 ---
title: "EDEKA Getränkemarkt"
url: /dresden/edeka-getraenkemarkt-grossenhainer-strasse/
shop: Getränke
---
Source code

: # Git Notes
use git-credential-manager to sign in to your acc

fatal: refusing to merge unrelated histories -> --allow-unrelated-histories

--

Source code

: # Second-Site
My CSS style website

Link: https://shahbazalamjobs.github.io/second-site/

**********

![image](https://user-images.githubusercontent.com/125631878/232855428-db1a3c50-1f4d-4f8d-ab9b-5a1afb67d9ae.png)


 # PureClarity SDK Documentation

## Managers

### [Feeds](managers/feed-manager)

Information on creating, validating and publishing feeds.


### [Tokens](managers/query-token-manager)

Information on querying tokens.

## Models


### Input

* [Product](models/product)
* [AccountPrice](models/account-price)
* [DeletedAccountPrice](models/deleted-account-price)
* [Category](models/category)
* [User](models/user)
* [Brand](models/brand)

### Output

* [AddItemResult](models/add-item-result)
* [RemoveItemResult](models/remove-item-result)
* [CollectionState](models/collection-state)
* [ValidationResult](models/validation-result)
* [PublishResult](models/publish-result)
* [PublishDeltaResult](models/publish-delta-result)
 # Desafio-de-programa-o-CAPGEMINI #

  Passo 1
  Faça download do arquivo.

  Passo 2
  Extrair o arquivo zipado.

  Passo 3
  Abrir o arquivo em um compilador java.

...

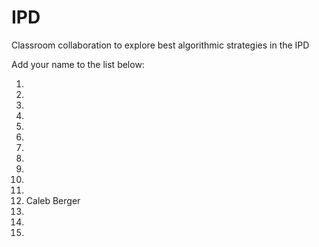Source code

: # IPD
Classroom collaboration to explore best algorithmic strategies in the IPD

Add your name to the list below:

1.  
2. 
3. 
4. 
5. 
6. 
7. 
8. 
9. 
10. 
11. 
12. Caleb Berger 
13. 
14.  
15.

WORK TO COMPLETE:
Reproduce the lines of the material above, starting at the line containing "### [Tokens](managers/query-token-manager)" and ending at the line containing "Abrir o arquivo em um compilador java.", with "Information" replaced by "Details" and everything else left unchanged.

ANSWER BOX:
### [Tokens](managers/query-token-manager)

Details on querying tokens.

## Models


### Input

* [Product](models/product)
* [AccountPrice](models/account-price)
* [DeletedAccountPrice](models/deleted-account-price)
* [Category](models/category)
* [User](models/user)
* [Brand](models/brand)

### Output

* [AddItemResult](models/add-item-result)
* [RemoveItemResult](models/remove-item-result)
* [CollectionState](models/collection-state)
* [ValidationResult](models/validation-result)
* [PublishResult](models/publish-result)
* [PublishDeltaResult](models/publish-delta-result)
 # Desafio-de-programa-o-CAPGEMINI #

  Passo 1
  Faça download do arquivo.

  Passo 2
  Extrair o arquivo zipado.

  Passo 3
  Abrir o arquivo em um compilador java.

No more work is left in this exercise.